1) The application issues a store instruction to 0xsomeAddress, which, in x86 might look something like
mov %eax, 0xDEADBEEF
where 10 is the value in the eax register.
2) 0xDEADBEEF in this case is a virtual address, which must be translated. Most of the time, the virtual to physical address translation will be available in a hardware structure called the Translation Lookaside Buffer (TLB), which will provide this translation to us very fast. Typically, it can do so in one clock cycle. If the translation is in the TLB, called a TLB hit, execution can continue immediately (i.e. the physical address corresponding to 0xDEADBEEF and the value 10 are sent out to the memory controller to be written).
3) Let's suppose though, that the translation wasn't available in the TLB (called a TLB miss). Then we must find the translation in the page tables, which are structures in memory whose structure is defined by the hardware and managed by the OS. They simply contain entries that map a virtual address to a physical one (more accurately, a virtual page number to a physical page number). But these structures also reside in memory, and so must have addresses! The hardware contains a special register called cr3 which contains the physical address of the current page table. We can index into this page table using our virtual address, so the hardware takes the value in cr3, computes an address by adding an offset, and goes off to memory to fetch the page table entry (PTE). This PTE will (hopefully) contain the physical address corresponding to 0xDEADBEEF, in which case we put this mapping in the TLB (so we don't have to walk the page table again) and continue on our way.
4) But oh no! What if there is no PTE in the page tables for 0xDEADBEEF? This is a page fault, and this is where the Operating System comes into play. The PTE we got out of the page table existed, as in it was (let's assume) a valid memory address to access, but the OS had not created a VA->PA mapping for it yet, so it would have had a bit set to indicate that it is invalid.
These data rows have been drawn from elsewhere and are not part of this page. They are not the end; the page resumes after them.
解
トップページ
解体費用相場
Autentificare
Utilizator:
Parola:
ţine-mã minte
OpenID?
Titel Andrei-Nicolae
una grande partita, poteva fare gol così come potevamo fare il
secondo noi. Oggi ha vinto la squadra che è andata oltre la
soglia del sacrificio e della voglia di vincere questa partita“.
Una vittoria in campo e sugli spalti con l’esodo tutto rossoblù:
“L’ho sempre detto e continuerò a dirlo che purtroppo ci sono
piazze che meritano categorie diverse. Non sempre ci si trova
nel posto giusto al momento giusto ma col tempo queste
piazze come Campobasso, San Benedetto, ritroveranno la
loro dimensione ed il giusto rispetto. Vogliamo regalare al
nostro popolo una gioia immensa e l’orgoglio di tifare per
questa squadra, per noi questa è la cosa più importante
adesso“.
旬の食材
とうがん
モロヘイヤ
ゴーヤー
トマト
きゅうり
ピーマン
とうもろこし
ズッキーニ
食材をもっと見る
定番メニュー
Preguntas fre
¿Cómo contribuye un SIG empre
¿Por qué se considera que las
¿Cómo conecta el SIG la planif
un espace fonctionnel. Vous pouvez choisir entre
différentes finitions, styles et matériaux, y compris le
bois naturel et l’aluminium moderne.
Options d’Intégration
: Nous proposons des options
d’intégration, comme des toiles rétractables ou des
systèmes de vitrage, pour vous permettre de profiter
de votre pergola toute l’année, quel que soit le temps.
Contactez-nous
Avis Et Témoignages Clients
The hardware is programmed in such a way that when it sees this invalid bit upon an access, it generates an exception, in this case a page fault.
5) The exception causes the hardware to invoke the OS by jumping to a well known location--a piece of code called a handler. There can be many exception handlers, and a page fault handler is one of them. The page fault handler will know the address that caused the fault because it's stored in a register somewhere, and so will create a new mapping for our virtual address 0xDEADBEEF. It will do so by allocating a free page of physical memory and then saying "all virtual addresses between VA x and VA y will map to some address within this newly allocated page of physical memory". 0xDEADBEEF will be somewhere in that range, so the mapping is now securely in the page tables, and we can restart the instruction that caused the page fault (the mov).
6) Now, when we go through the page tables again, we will find a mapping and the PTE we pull out will have a nice physical address, the one we want to store to. We provide this with the value 10 to the memory controller and we're done!
Caches will change this game quite a bit, but I hope this serves to illustrate how paging works. Again, it would benefit you greatly to check out some OS/Computer Architecture books. I hope this was clear.
There are data structures that describe which virtual addresses correspond to which physical addresses. The OS creates and manages these data structures, and the CPU uses them to translate virtual addresses into physical addresses.
For example, the OS might use these data structures to say "virtual addresses in the range from 0x00000000 to 0x00000FFF correspond to physical addresses 0x12340000 to 0x12340FFFF"; and if software tries to read 4 bytes from the virtual address 0x00000468 then the CPU will actually read 4 bytes from the physical address 0x12340468.
Typically everything is effected by the virtual->physical translation (except for when the CPU is accessing the data structures that describe the translation). Also, usually there's some sort of translation cache build into the CPU to help reduce the overhead involved.